• [Problem to solve] Using only the entries below, copy exactly the lines that begin at the one with "w Zealand pinewood" and end at the one with "Engaging with someone else’s creative work—", both included. Drop the pictures.

(Transcribed page contents)
*** Begin section ***

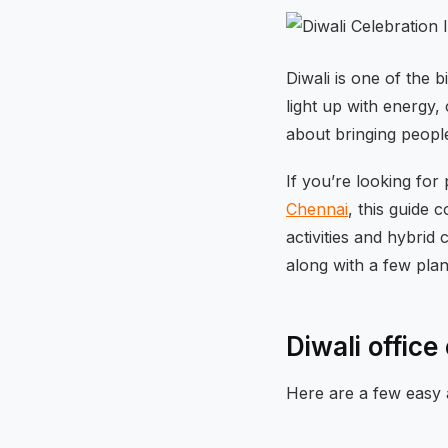
Diwali is one of the 
light up with energy,
about bringing peopl
If you’re looking for 
Chennai
, this guide
activities and hybrid 
along with a few plan
Diwali offic
Here are a few easy 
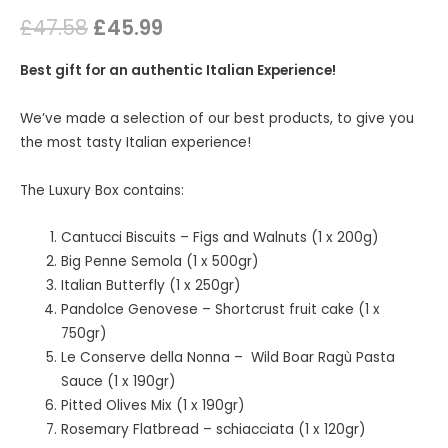
£
47.58
£
45.99
Best gift for an authentic Italian Experience!
We’ve made a selection of our best products, to give you
the most tasty Italian experience!
The Luxury Box contains:
Cantucci Biscuits – Figs and Walnuts (1 x 200g)
Big Penne Semola (1 x 500gr)
Italian Butterfly (1 x 250gr)
Pandolce Genovese – Shortcrust fruit cake (1 x
750gr)
Le Conserve della Nonna – Wild Boar Ragù Pasta
Sauce (1 x 190gr)
Pitted Olives Mix (1 x 190gr)
Rosemary Flatbread – schiacciata (1 x 120gr)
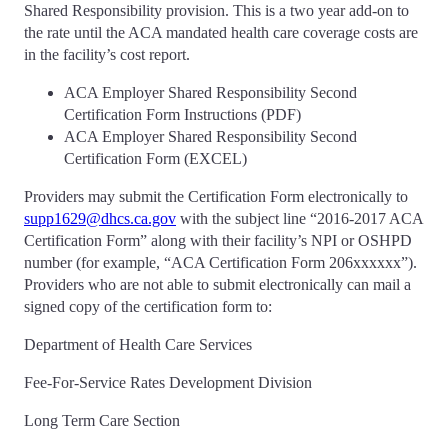
Shared Responsibility provision. This is a two year add-on to
the rate until the ACA mandated health care coverage costs are
in the facility’s cost report.
ACA Employer Shared Responsibility Second
Certification Form Instructions (PDF)
ACA Employer Shared Responsibility Second
Certification Form (EXCEL)
Providers may submit the Certification Form electronically to
supp1629@dhcs.ca.gov
with the subject line “2016-2017 ACA
Certification Form” along with their facility’s NPI or OSHPD
number (for example, “ACA Certification Form 206xxxxxx”).
Providers who are not able to submit electronically can mail a
signed copy of the certification form to:
Department of Health Care Services
Fee-For-Service Rates Development Division
Long Term Care Section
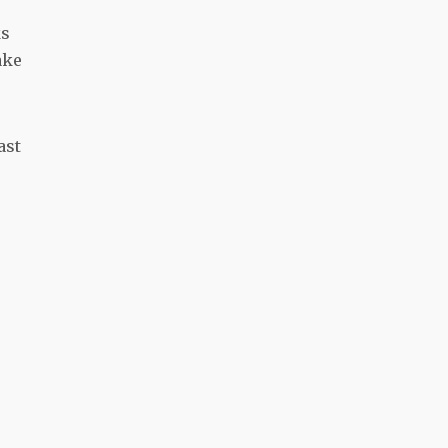
ks
ake
ast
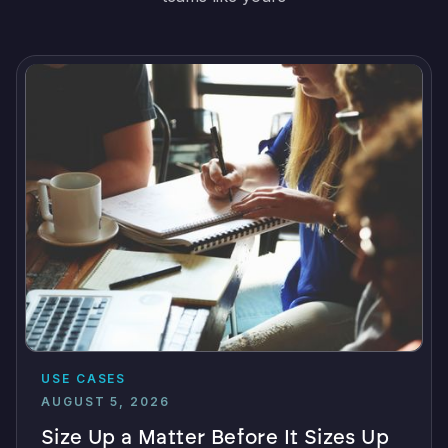
USE CASES
AUGUST 5, 2026
Size Up a Matter Before It Sizes Up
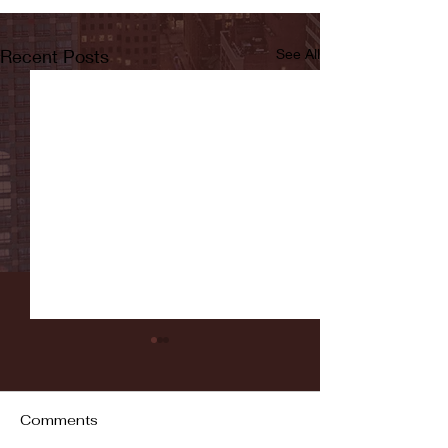
Recent Posts
See All
Comments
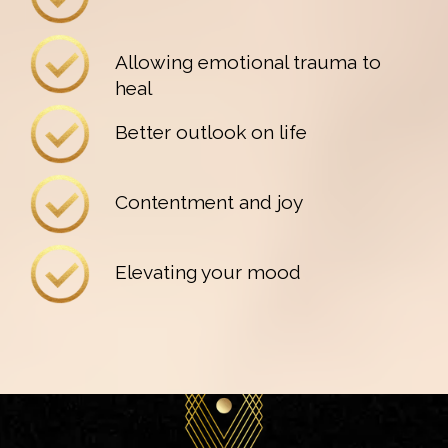
Allowing emotional trauma to
heal
Better outlook on life
Contentment and joy
Elevating your mood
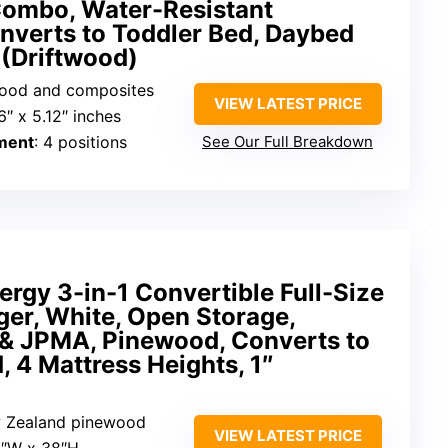
ombo, Water-Resistant
nverts to Toddler Bed, Daybed
 (Driftwood)
wood and composites
VIEW LATEST PRICE
.6″ x 5.12″ inches
ment
: 4 positions
See Our Full Breakdown
rgy 3-in-1 Convertible Full-Size
er, White, Open Storage,
& JPMA, Pinewood, Converts to
, 4 Mattress Heights, 1″
w Zealand pinewood
VIEW LATEST PRICE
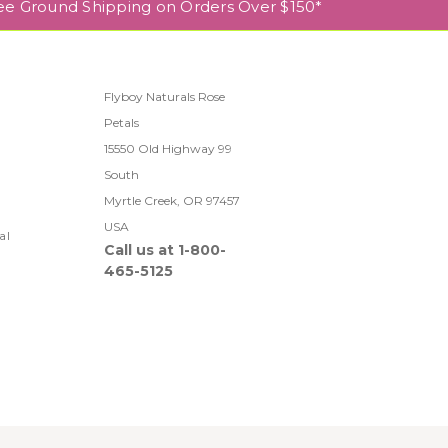
ee Ground Shipping on Orders Over $150*
Flyboy Naturals Rose
Petals
l
15550 Old Highway 99
South
Myrtle Creek, OR 97457
USA
al
Call us at 1-800-
465-5125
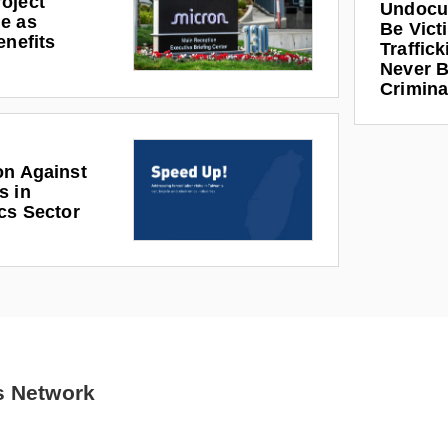
oject
Undocu
e as
Be Vict
enefits
Traffic
Never B
Crimina
on Against
s in
cs Sector
s Network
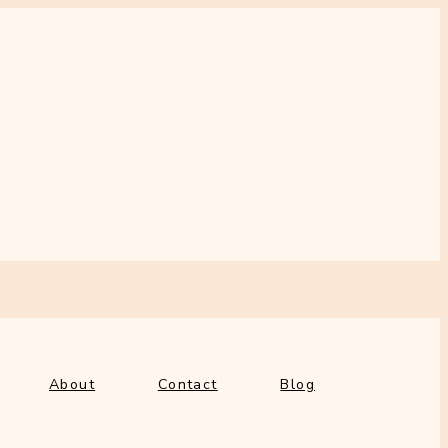
out
Contact
Blog
About
Contact
Blog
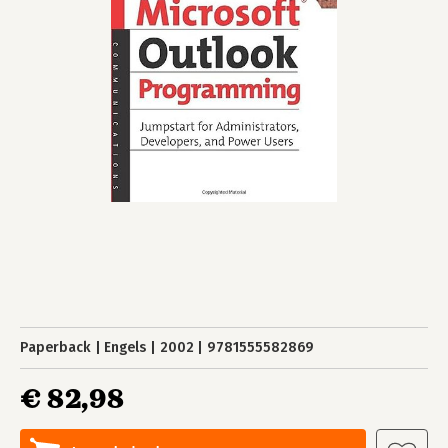
Paperback
Engels
2002
9781555582869
€ 82,98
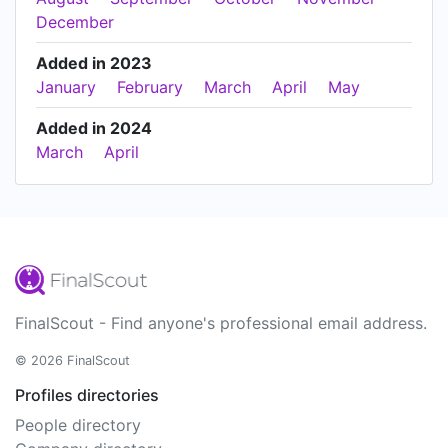
December
Added in 2023
January
February
March
April
May
Added in 2024
March
April
FinalScout - Find anyone's professional email address.
© 2026 FinalScout
Profiles directories
People directory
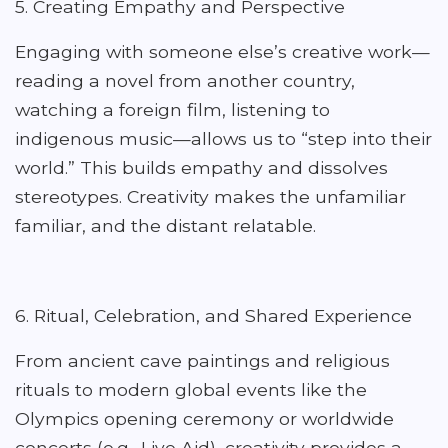
5. Creating Empathy and Perspective
Engaging with someone else’s creative work—
reading a novel from another country,
watching a foreign film, listening to
indigenous music—allows us to “step into their
world.” This builds empathy and dissolves
stereotypes. Creativity makes the unfamiliar
familiar, and the distant relatable.
6. Ritual, Celebration, and Shared Experience
From ancient cave paintings and religious
rituals to modern global events like the
Olympics opening ceremony or worldwide
concerts (e.g., Live Aid), creativity provides a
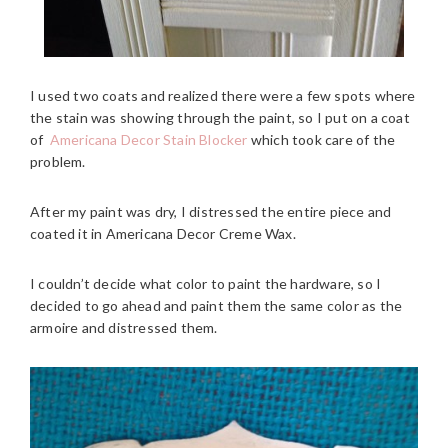
I used two coats and realized there were a few spots where
the stain was showing through the paint, so I put on a coat
of
Americana Decor Stain Blocker
which took care of the
problem.
After my paint was dry, I distressed the entire piece and
coated it in Americana Decor Creme Wax.
I couldn’t decide what color to paint the hardware, so I
decided to go ahead and paint them the same color as the
armoire and distressed them.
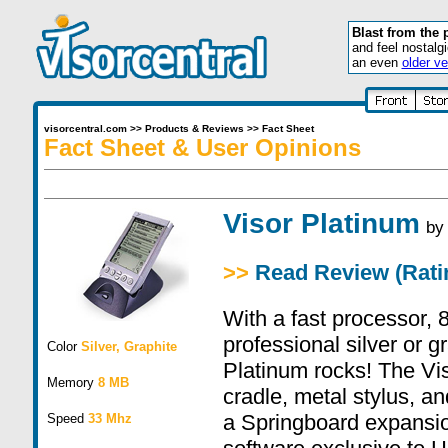
Blast from the 
and feel nostalg
an even
older ve
visorcentral.com
>>
Products & Reviews
>>
Fact Sheet
Fact Sheet & User Opinions
Visor Platinum
b
>>
Read Review (Ratin
With a fast processor,
professional silver or g
Color
Silver, Graphite
Platinum rocks! The Vi
Memory
8 MB
cradle, metal stylus, an
a Springboard expansio
Speed
33 Mhz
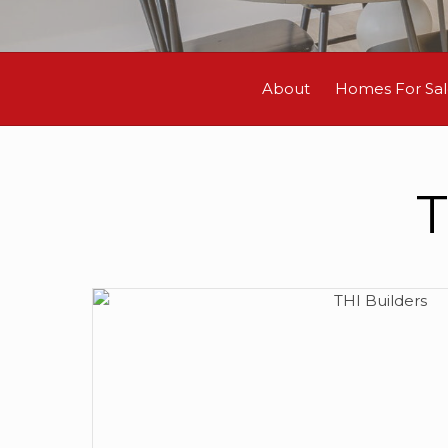
About
Homes For Sa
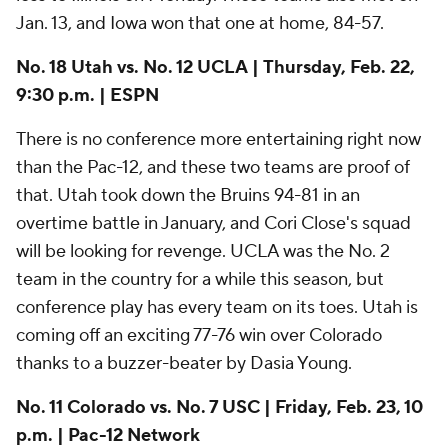
that. Utah took down the Bruins 94-81 in an
overtime battle in January, and Cori Close's squad
will be looking for revenge. UCLA was the No. 2
team in the country for a while this season, but
conference play has every team on its toes. Utah is
coming off an exciting 77-76 win over Colorado
thanks to a buzzer-beater by Dasia Young.
No. 11 Colorado vs. No. 7 USC | Friday, Feb. 23, 10
p.m. | Pac-12 Network
These teams' matchup on Jan. 21 came down to the
wire, but the Buffaloes won that one at home, 63-59.
Quay Miller and Jaylyn Sherrod led Colorado by
combining for 36 points. The Trojans will try to split
the series and use the momentum they built along
their six-game winning streak. Freshman JuJu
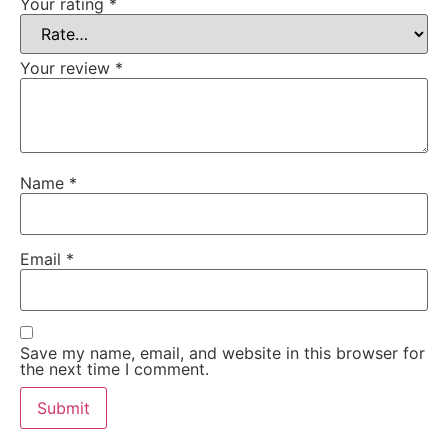
Your rating
*
Your review
*
Name
*
Email
*
Save my name, email, and website in this browser for
the next time I comment.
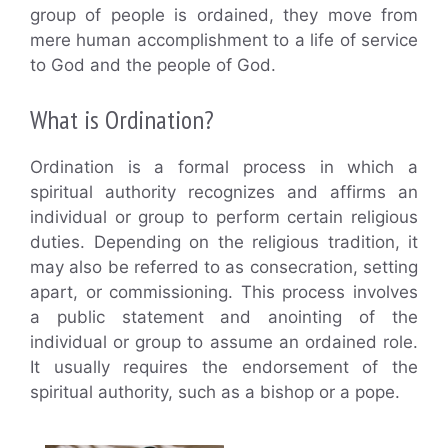
group of people is ordained, they move from
mere human accomplishment to a life of service
to God and the people of God.
What is Ordination?
Ordination is a formal process in which a
spiritual authority recognizes and affirms an
individual or group to perform certain religious
duties. Depending on the religious tradition, it
may also be referred to as consecration, setting
apart, or commissioning. This process involves
a public statement and anointing of the
individual or group to assume an ordained role.
It usually requires the endorsement of the
spiritual authority, such as a bishop or a pope.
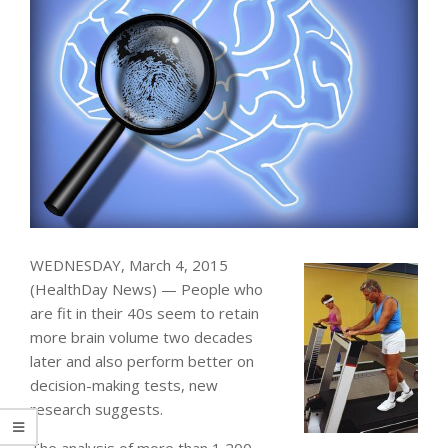
WEDNESDAY, March 4, 2015
(HealthDay News) — People who
are fit in their 40s seem to retain
more brain volume two decades
later and also perform better on
decision-making tests, new
research suggests.
The analysis of more than 1,200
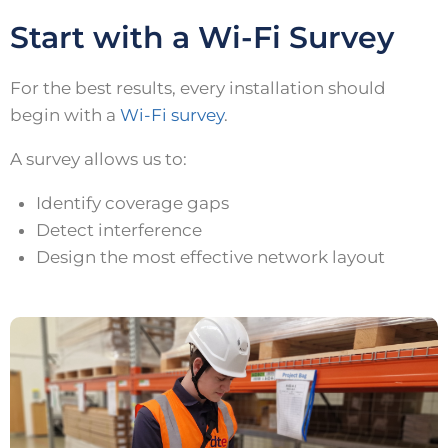
Start with a Wi-Fi Survey
For the best results, every installation should
begin with a
Wi-Fi survey
.
A survey allows us to:
Identify coverage gaps
Detect interference
Design the most effective network layout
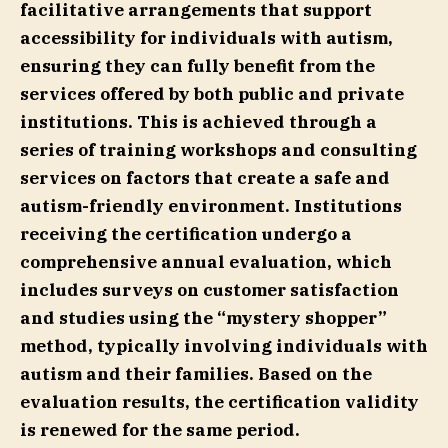
facilitative arrangements that support
accessibility for individuals with autism,
ensuring they can fully benefit from the
services offered by both public and private
institutions. This is achieved through a
series of training workshops and consulting
services on factors that create a safe and
autism-friendly environment. Institutions
receiving the certification undergo a
comprehensive annual evaluation, which
includes surveys on customer satisfaction
and studies using the “mystery shopper”
method, typically involving individuals with
autism and their families. Based on the
evaluation results, the certification validity
is renewed for the same period.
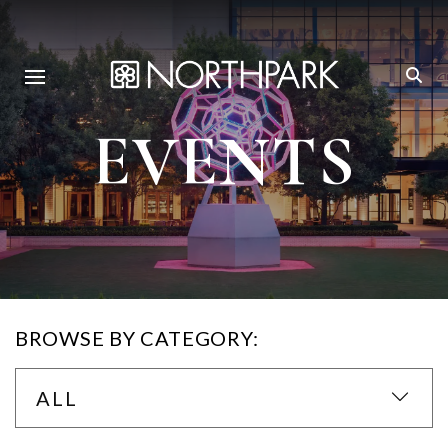
EVENTS
BROWSE BY CATEGORY:
ALL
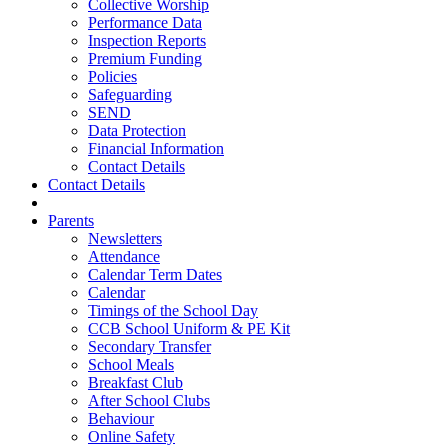
Collective Worship
Performance Data
Inspection Reports
Premium Funding
Policies
Safeguarding
SEND
Data Protection
Financial Information
Contact Details
Contact Details
Parents
Newsletters
Attendance
Calendar Term Dates
Calendar
Timings of the School Day
CCB School Uniform & PE Kit
Secondary Transfer
School Meals
Breakfast Club
After School Clubs
Behaviour
Online Safety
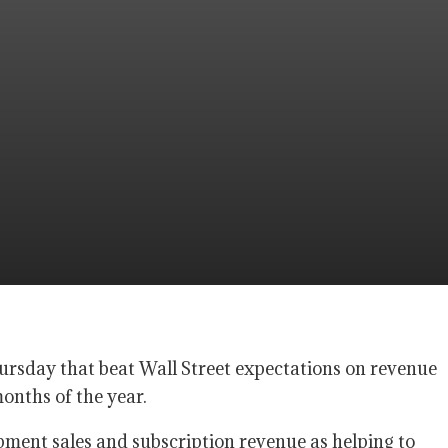
hursday that beat Wall Street expectations on revenue
months of the year.
ent sales and subscription revenue as helping to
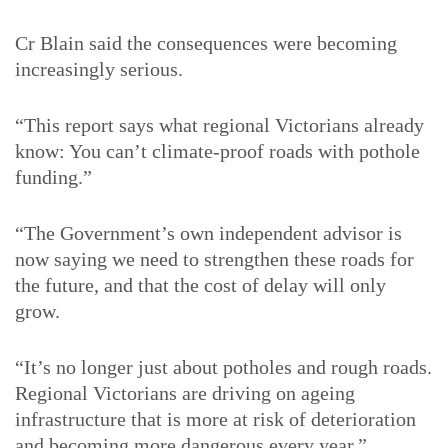
Cr Blain said the consequences were becoming
increasingly serious.
“This report says what regional Victorians already
know: You can’t climate-proof roads with pothole
funding.”
“The Government’s own independent advisor is
now saying we need to strengthen these roads for
the future, and that the cost of delay will only
grow.
“It’s no longer just about potholes and rough roads.
Regional Victorians are driving on ageing
infrastructure that is more at risk of deterioration
and becoming more dangerous every year.”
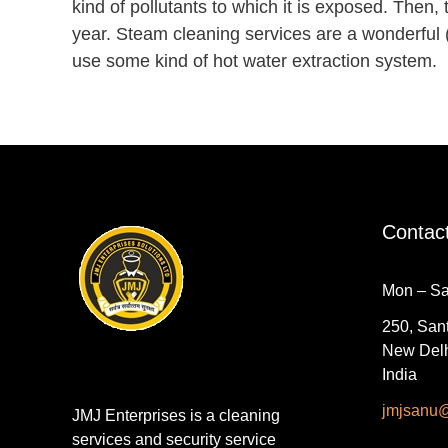
kind of pollutants to which it is exposed. Then, 
year. Steam cleaning services are a wonderful 
use some kind of hot water extraction system.
Contac
Mon – Sa
250, Sant
New Delh
India
jmjsanu
JMJ Enterprises is a cleaning
services and security service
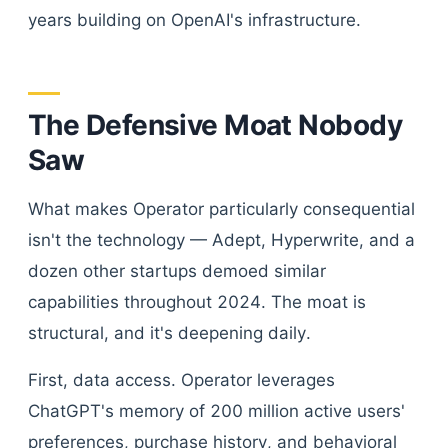
years building on OpenAI's infrastructure.
The Defensive Moat Nobody
Saw
What makes Operator particularly consequential
isn't the technology — Adept, Hyperwrite, and a
dozen other startups demoed similar
capabilities throughout 2024. The moat is
structural, and it's deepening daily.
First, data access. Operator leverages
ChatGPT's memory of 200 million active users'
preferences, purchase history, and behavioral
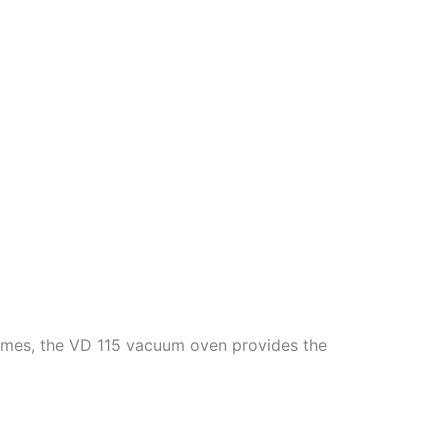
lumes, the VD 115 vacuum oven provides the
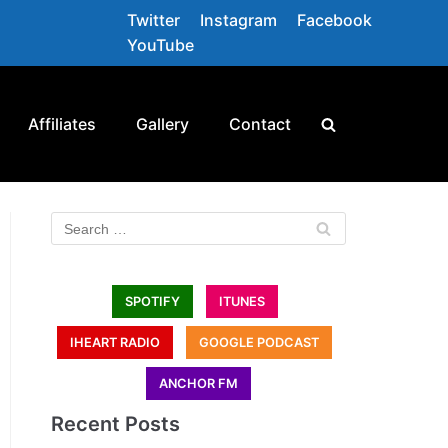
Twitter
Instagram
Facebook
YouTube
Affiliates
Gallery
Contact
SPOTIFY
ITUNES
IHEART RADIO
GOOGLE PODCAST
ANCHOR FM
Recent Posts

*** End section ***

• [Expected answer]
w Zealand pinewood
VIEW LATEST PRICE
ee Ground Shipping on Orders Over $150*
Flyboy Naturals Rose
Petals
l
15550 Old Highway 99
South
Myrtle Creek, OR 97457
USA
al
Call us at 1-800-
465-5125
oject
Undocu
e as
Be Vict
enefits
Traffic
Never B
Crimina
on Against
s in
cs Sector
s Network
out
Contact
Blog
About
Contact
Blog
Paperback
Engels
2002
9781555582869
€ 82,98
December
Added in 2023
January
February
March
April
May
Added in 2024
March
April
FinalScout - Find anyone's professional email address.
© 2026 FinalScout
Profiles directories
People directory
5. Creating Empathy and Perspective
Engaging with someone else’s creative work—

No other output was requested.